Text excerpt:

········

Real-world example: Summary in a Tab

This is a simple solution, but I’ve not seen it illustrated. If screen space is short and you want a running total, one solution is to make a tab (view type immaterial) and hoist a note whose display expression shows the stat you want. In my case here it’s the completion state of a loop through some 4.5k Wikipedia threads I’m researching:

Note the second, non-selected tab (top right). This is live current real-world use - for those asking how things might (not should) look. I note the last in part to push home the point that tidiness isn’t as important as getting to grips with the data.

Here it was apparent early on that the sheer size of the task meant I needed several passes. Currently, I’m gathering start/end dates of threads (the Wikipedia API’s too coarse for this sort of task: e.g. ‘last’ isn’t necessarily an edit made months later that isn’t really on topic.). Column view data helps check progress, see missing data and help surface patterns in the data. The many empty user KAs in the text pane await the next pass. If space was pressing, I’d edit the prototype’s [sic] KAs to optimise the set for this pass and then alter before the next pass through the data.

········

Material:

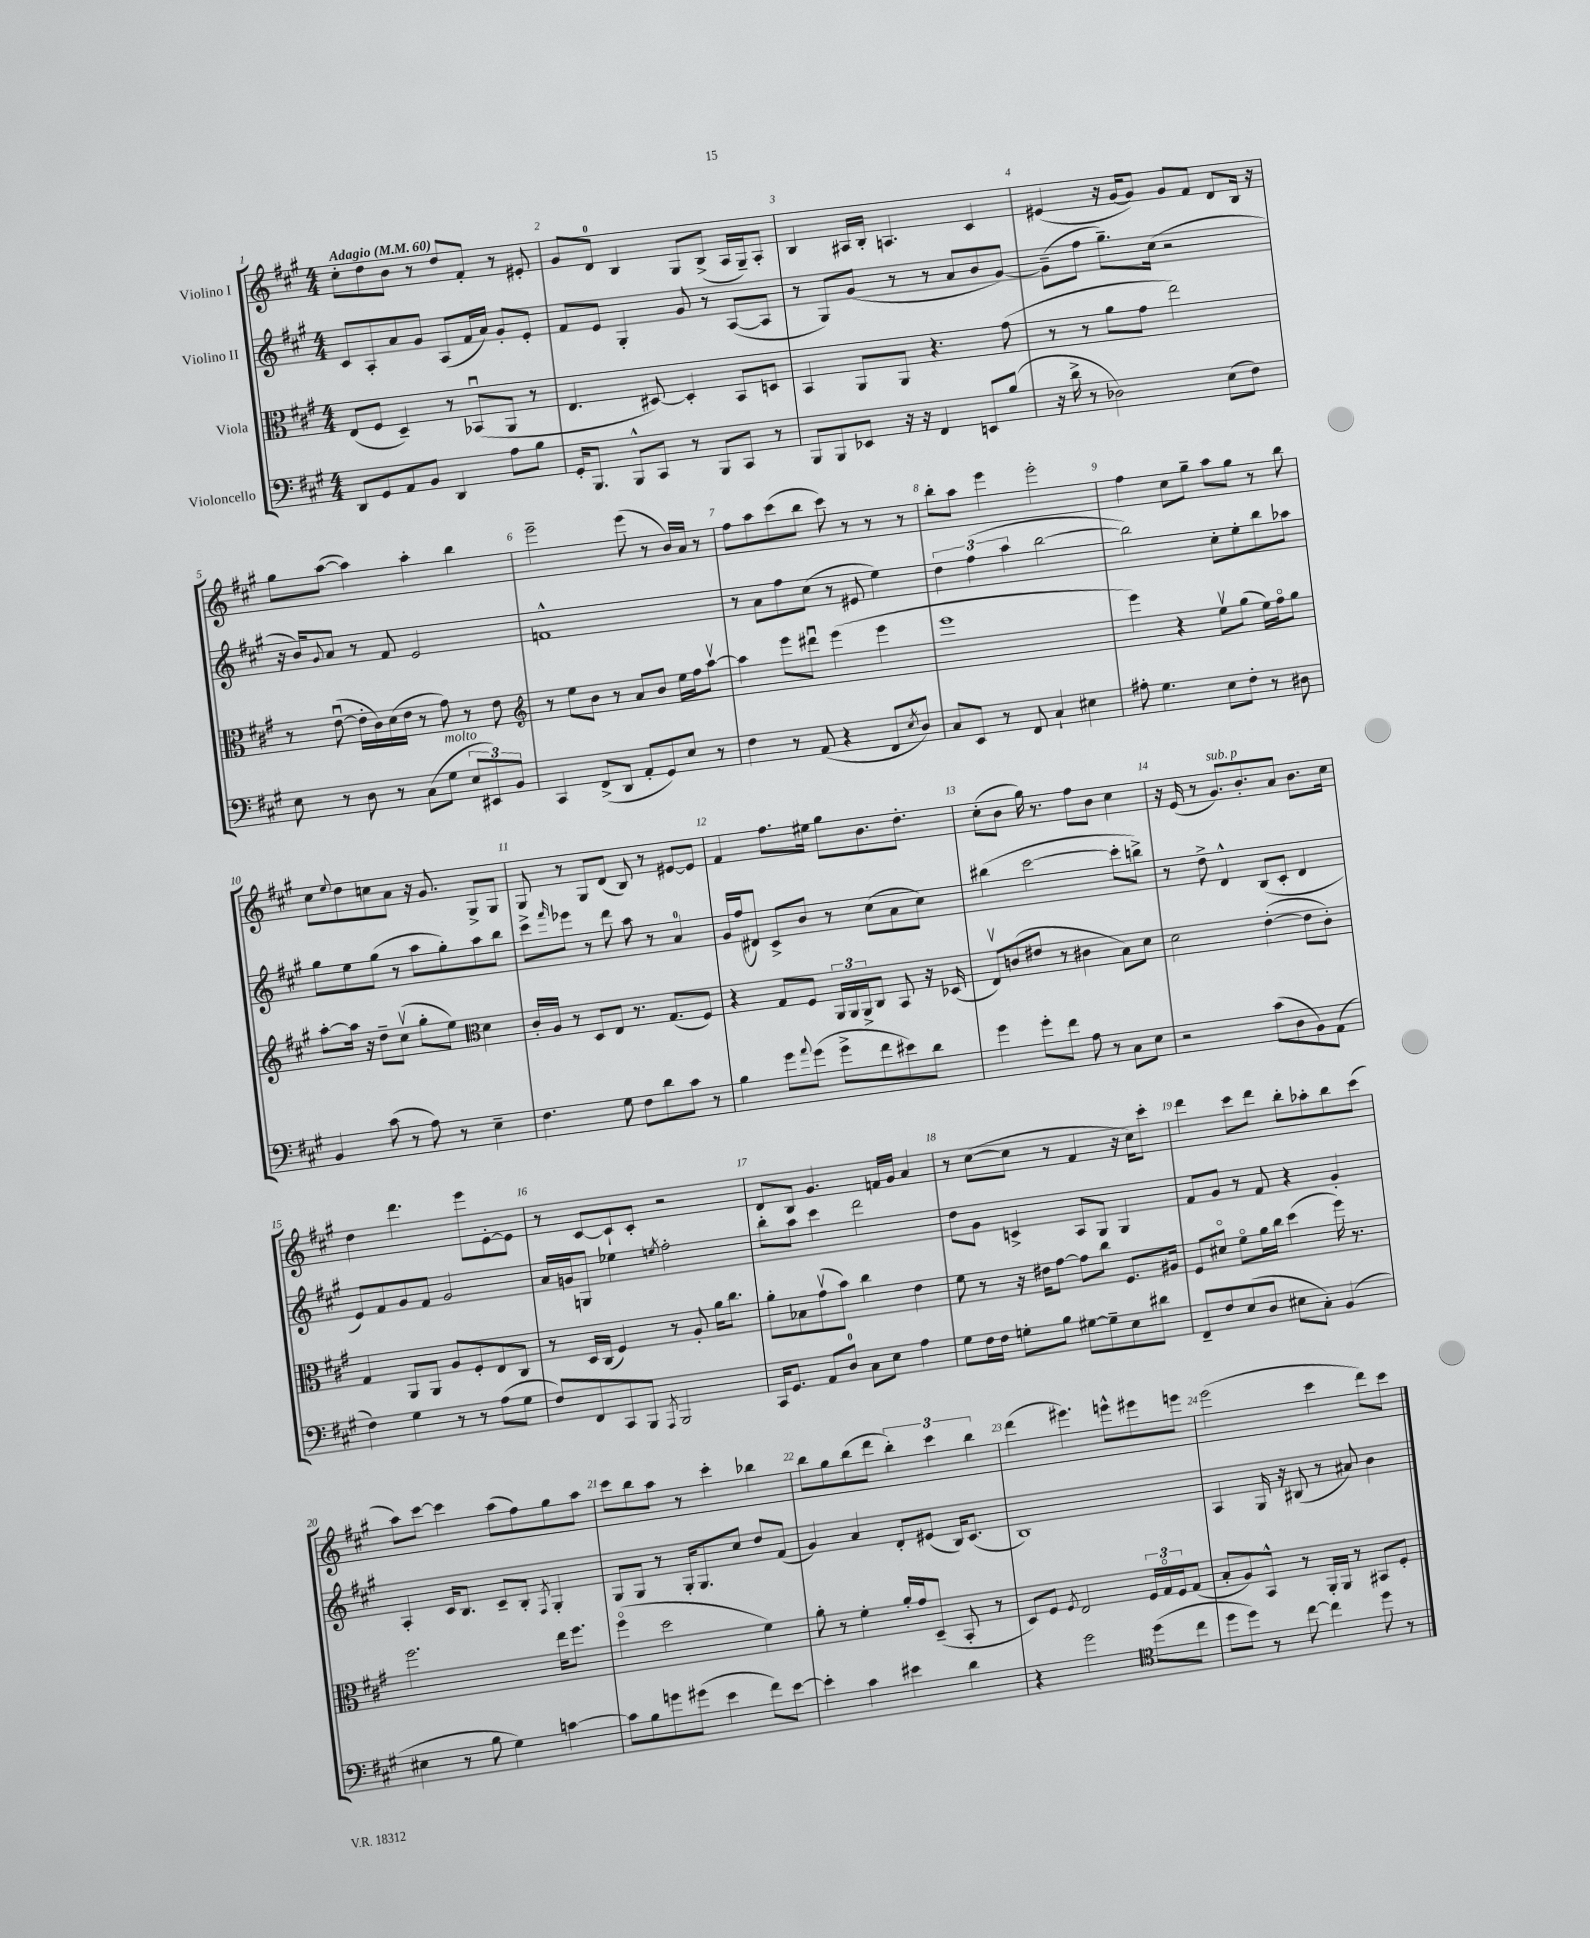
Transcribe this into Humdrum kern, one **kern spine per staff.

········

Task list:
**a)** Answer these from the summary-in-a-tab post:
(i) The running total shown in the tab is the completion state of a loop through roughly how many Wikipedia threads?
(ii) What is the writer currently gathering from those threads?
(iii) What are the many empty user KAs in the text pane waiting for?
**b)** Please write what comes next in the summary-in-a-tab post, following on from its final sentence.
The material has nothing to do with the summary-in-a-tab post.

Solved tasks:
**a)**
(i) Some 4.5k.
(ii) Start/end dates of threads.
(iii) The next pass.

**b)**
The code for the completion figure is:

$MyNumber2=(find($Prototype=="pRequest"&$IsAlias==false&$UserCount>0).unique.count);
$MyNumber3=(find($Prototype=="pRequest"&$IsAlias==false).count);
$MyNumber=($MyNumber2/$MyNumber3)*100;
$MyString=$Name+" "+$MyNumber.precision(2)+"%";

…Which I store as an edict, as I don’t need these big finds running all the time - updating agents causes an edict refresh.

Why use $MyString? The result of the edict code is to create a literal string that can be called as the Display Expression:

$MyString

No calculation required in generating the string used for the DE.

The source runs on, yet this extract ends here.